*Requirement A:*
Translate the sentence "I am creating a parser using Jsoup in Kotlin" from the Jsoup question into Spanish.
*Requirement B:*
Carry on the Jsoup question from its last line.

*Given text:*
I am creating a parser using Jsoup in Kotlin
I need to get a inner text of a tag with class "ptrack-content" inside the tag with class "titleCard-synopsis"
When I am trying to getElementsByClass in a element objects that created by a former getElementsByClass, I getting 0 elements
Code:
class NetlifxHtmlParser {
val html = """
<div class="titleCardList--metadataWrapper">
<div class="titleCardList-title"><span class="titleCard-title_text">Map Her</span><span><span class="duration ellipsized">50m</span></span></div>
<p class="titleCard-synopsis previewModal--small-text">
<div class="ptrack-content">A hidden map rocks Hartley High as the students' sexcapades are publicly exposed. Caught as the culprit, Amerie becomes an instant social pariah.</div>
</p>
</div>
<div class="titleCardList--metadataWrapper">
<div class="titleCardList-title"><span class="titleCard-title_text">Renaissance Titties</span><span><span class="duration ellipsized">50m</span></span></div>
<p class="titleCard-synopsis previewModal--small-text">
<div class="ptrack-content">Amerie, the new outcast, receives a party invitation that gives her butterflies. But when she manages to show up, a bitter surprise awaits.</div>
</p>
</div>
""".trimIndent()
fun parseEpisode() {
val doc = Jsoup.parseBodyFragment(html)
val titleCards = doc.getElementsByClass("titleCard-synopsis")
println("Episode: count titleCard = > ${titleCards.count()}") // 2
titleCards.forEachIndexed { index, element ->
val ptrack = element.getElementsByClass("ptrack-content")
println("Episode: count ptrack = > ${ptrack.count()}") // 0 !!
println("inner html = > ${ptrack.html()}") // null string !!

*Saved data entries:*
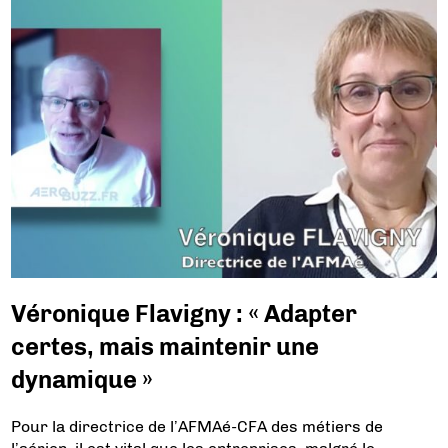
Véronique Flavigny : « Adapter
certes, mais maintenir une
dynamique »
Pour la directrice de l’AFMAé-CFA des métiers de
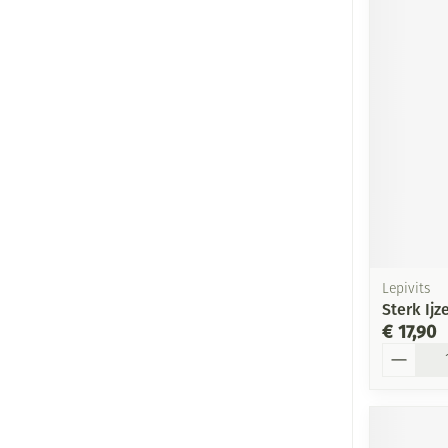
Lepivits
Sterk Ijz
€ 17,90
Aantal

*Task answer A:*
Estoy creando un analizador usando Jsoup en Kotlin.

*Task answer B:*
}
}
}
In the above code,
First, I am extracting tags with class name titleCard-synopsis
.
For that , I using doc.getElementsByClass("titleCard-synopsis")
which returns 2 element items.
Then, In the List of titleCard
elements, I am extracting the elements that have ptrack-content
as Class, by using the same getElementsByClass in each element,
which returns empty list.
Why this is happening ?
My goal is, I need to extract the description text for each title, the stored in the interior tags of p tag with class titleCard-synopsis.
If I try to get directly from "ptrack-content", it's working fine, but this a general class used in many places in the main HTML source. (this is snippet)
I need to get a inner text of a tag with class "ptrack-content" inside the tag with class "titleCard-synopsis"
But in the above method in the code, I am only getting emtpy list.
Why ?
Also note that, if I invoke the HTML()
method in a element object of titleCards
(ptrack.html()
),
I am not getting the inner DIV tag, an empty string!!!
Please guide my to resolve the issue !